Deborah Bieler

Deborah Bieler

Professor
English Education Coordinator
 

Office: 309 Memorial Hall

Biography

Deborah Bieler is the coordinator of the English Education program at the University of Delaware and the founder of the English Education program's partnership with Howard High School of Technology in Wilmington, DE. She is a former high school English teacher and writing center director whose scholarship, teaching, and activism focus on the preparation and retention of equity-oriented, antiracist secondary English teachers.

She is the author of The Power of Teacher Talk: Promoting Equity and Retention Through Student Interactions (Teachers College Press, 2019), which received the 2020 Exemplary Research in Teaching and Teacher Education Award from the American Educational Research Association (AERA), Division K.

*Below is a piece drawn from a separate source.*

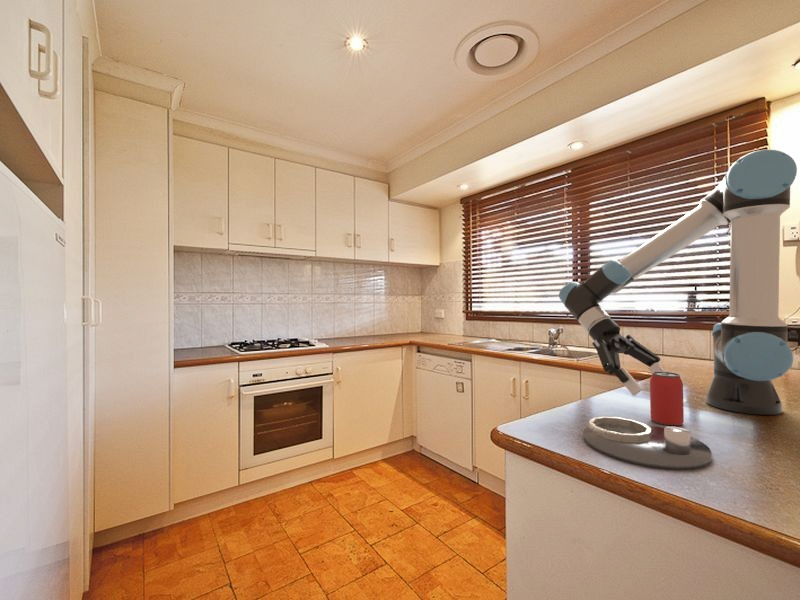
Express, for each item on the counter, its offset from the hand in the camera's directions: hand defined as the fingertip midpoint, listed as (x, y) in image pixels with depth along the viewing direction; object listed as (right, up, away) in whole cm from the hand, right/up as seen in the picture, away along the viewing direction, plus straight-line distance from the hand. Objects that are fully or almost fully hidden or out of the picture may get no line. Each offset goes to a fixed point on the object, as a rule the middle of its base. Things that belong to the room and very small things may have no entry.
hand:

Her work has also appeared in journals such as English Education, English Journal, Teachers College Record, Teacher Education Quarterly, and The New Educator as well as in chapters in Engaging the Critical in English Education: Approaches from the Commission on Social Justice in Teacher Education; Unsettling Education: Searching for Ethical Footing in a Time of Reform;  Innovations in Pre-Service English Language Arts Teacher Education; and Diversifying the Teacher Workforce: Preparing and Retaining Highly Effective Teachers.

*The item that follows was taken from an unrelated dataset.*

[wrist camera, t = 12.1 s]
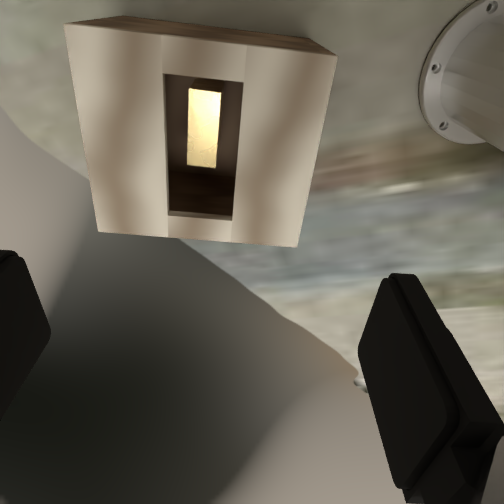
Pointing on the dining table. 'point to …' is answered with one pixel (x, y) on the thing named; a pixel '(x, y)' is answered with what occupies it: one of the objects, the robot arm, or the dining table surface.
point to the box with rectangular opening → (176, 127)
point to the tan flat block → (204, 121)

She has received the National Council of Teachers of English (NCTE)'s Promising Researcher Award and the English Language Arts Teacher Educators (ELATE – formerly CEE, Conference on English Education) Research Initiative Award. She is also the recipient of the College of Arts and Sciences Outstanding Teaching Award, the University of Delaware Excellence in Advising Award, and the University of Delaware's E.A. Trabant Award for Women's Equity Award.

Her current research projects include TEND: Teacher Equity Network Delaware, which examines what local equity-oriented, antiracist public and charter school teachers identify as opportunities for and challenges to positive change in the current educational landscape, and LARE: The Language of Anti-Racist Educators, which explores how anti-racist educators use language successfully to effect change in their schools.